The leather industry provided material for the footwear industry. The footwear industry became and important trade in Leeds in the 1830s, mostly making boots. One of the main footwear companies was Stead and Simpson. In the 1840s they began to make ready made boots and shoes and made around 7000 pairs a week.

A pair of dark maroon boots that rise above the ankle, half way up the calf.  They are laced.
Victorian Leather Boots



Most of the chemical companies in Leeds developed because the products they made were used by other industries. Chemical companies made dye for wool and leather, oils and lubricants for machines and acids and other pharmaceutical products for making medicines. Firms like Smith, Dixon & Lodge, at Harper Street Chemical Works made blackcurrant and glycerine cough medicine, soap, metal and furniture polish, baking powder and children’s teething powders. Joseph Watson became famous for their soap and was later known as ‘Soapy Joe’s’.

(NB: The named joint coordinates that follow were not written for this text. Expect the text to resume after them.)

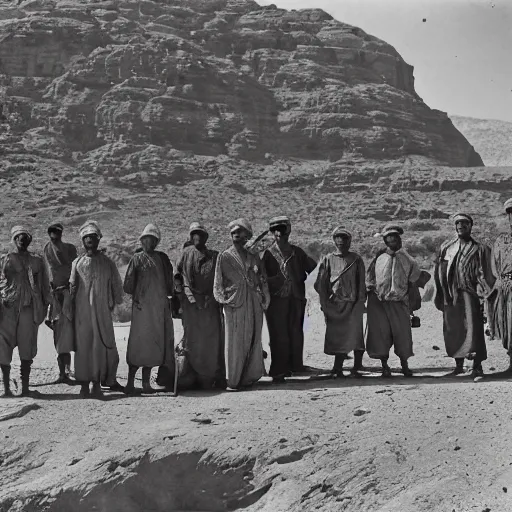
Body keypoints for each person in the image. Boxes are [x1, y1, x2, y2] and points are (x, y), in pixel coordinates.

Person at [434, 213, 494, 378]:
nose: (461, 226)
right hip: (450, 295)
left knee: (473, 329)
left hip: (470, 294)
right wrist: (440, 292)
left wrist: (486, 295)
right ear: (455, 227)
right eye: (458, 223)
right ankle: (458, 365)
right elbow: (439, 269)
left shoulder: (480, 248)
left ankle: (477, 365)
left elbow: (486, 273)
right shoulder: (447, 247)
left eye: (464, 223)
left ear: (470, 226)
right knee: (453, 328)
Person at [213, 218, 270, 391]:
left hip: (253, 300)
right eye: (233, 232)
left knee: (252, 337)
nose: (236, 234)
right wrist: (223, 300)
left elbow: (262, 278)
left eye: (240, 232)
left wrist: (265, 297)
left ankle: (249, 377)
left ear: (247, 235)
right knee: (234, 341)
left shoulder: (253, 256)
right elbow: (218, 282)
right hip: (234, 302)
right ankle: (233, 380)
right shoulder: (224, 256)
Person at [70, 221, 124, 398]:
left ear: (98, 240)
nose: (90, 241)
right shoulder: (77, 263)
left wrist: (116, 303)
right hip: (82, 313)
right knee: (84, 346)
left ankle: (97, 384)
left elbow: (117, 284)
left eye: (93, 237)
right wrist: (69, 310)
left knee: (100, 346)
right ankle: (84, 384)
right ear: (83, 241)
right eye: (87, 238)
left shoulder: (108, 263)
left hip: (102, 312)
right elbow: (72, 287)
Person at [262, 216, 316, 382]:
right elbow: (261, 277)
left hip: (296, 297)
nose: (280, 233)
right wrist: (278, 281)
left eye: (283, 230)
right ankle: (279, 368)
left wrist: (299, 279)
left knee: (296, 332)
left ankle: (296, 365)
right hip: (277, 300)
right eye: (276, 230)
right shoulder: (267, 254)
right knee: (278, 334)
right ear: (273, 233)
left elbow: (312, 268)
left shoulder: (296, 252)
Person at [123, 224, 175, 394]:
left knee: (153, 345)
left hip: (158, 310)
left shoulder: (162, 259)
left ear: (156, 242)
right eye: (146, 239)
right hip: (141, 310)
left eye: (152, 240)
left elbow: (169, 285)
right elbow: (128, 285)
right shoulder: (136, 259)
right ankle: (130, 383)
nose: (149, 243)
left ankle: (146, 384)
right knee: (138, 345)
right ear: (142, 241)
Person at [0, 226, 50, 397]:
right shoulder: (5, 259)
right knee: (3, 345)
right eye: (18, 238)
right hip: (7, 308)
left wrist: (46, 304)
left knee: (27, 345)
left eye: (24, 238)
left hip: (28, 307)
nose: (21, 241)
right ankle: (6, 388)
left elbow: (44, 284)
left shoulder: (37, 261)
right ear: (14, 240)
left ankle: (25, 388)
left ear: (29, 241)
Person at [366, 224, 420, 378]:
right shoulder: (379, 258)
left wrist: (412, 304)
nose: (392, 240)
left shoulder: (408, 259)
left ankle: (405, 365)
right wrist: (371, 290)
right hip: (380, 303)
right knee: (381, 334)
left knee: (402, 335)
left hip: (400, 302)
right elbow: (370, 278)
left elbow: (413, 281)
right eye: (389, 238)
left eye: (395, 237)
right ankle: (385, 367)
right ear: (385, 240)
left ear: (399, 239)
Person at [177, 222, 225, 389]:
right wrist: (184, 297)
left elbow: (220, 280)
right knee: (192, 342)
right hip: (191, 306)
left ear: (205, 238)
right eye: (194, 234)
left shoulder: (215, 256)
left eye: (200, 235)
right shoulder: (185, 254)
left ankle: (208, 377)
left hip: (210, 305)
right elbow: (178, 276)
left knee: (210, 342)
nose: (197, 237)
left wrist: (213, 298)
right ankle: (190, 376)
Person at [314, 227, 366, 378]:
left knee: (356, 334)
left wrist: (360, 302)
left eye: (344, 239)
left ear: (349, 241)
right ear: (334, 241)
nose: (341, 242)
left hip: (353, 304)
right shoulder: (328, 259)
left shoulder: (356, 260)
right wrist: (325, 303)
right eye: (338, 239)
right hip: (335, 305)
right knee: (337, 336)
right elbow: (320, 284)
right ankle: (338, 367)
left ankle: (357, 366)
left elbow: (361, 283)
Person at [43, 222, 78, 383]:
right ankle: (61, 373)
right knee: (58, 335)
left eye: (56, 232)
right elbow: (49, 273)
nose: (54, 236)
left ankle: (67, 371)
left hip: (68, 295)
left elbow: (73, 269)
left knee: (68, 335)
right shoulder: (47, 249)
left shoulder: (70, 249)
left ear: (61, 233)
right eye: (51, 232)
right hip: (55, 296)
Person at [489, 199, 512, 371]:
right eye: (510, 214)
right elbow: (494, 265)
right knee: (507, 325)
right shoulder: (501, 240)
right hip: (505, 288)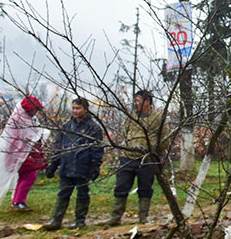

Dark yellow cardboard box with 'Watson's Matchless Cleanser Soap'
Watson's Soap



Printing was one of Leeds’ most important industries. Why do you think this was? Engineering companies helped to build the printing machinery. By 1911 printing was the fourth largest employer in Leeds, employing 8000 people.


Metal block with an image of a tube of cream etched onto it in reverse
Victorian Printing Block


Many working class children were employed in factories in Leeds in Victorian times. Eliza Marshall gave evidence before the Factory Commission in 1832 about her life working in Leeds factories.  Find out more about what life was like for children working in factories and mills in Leeds during the Victorian period.

Who are the largest employers in Leeds today? What other industries, companies and businesses exist in Leeds today?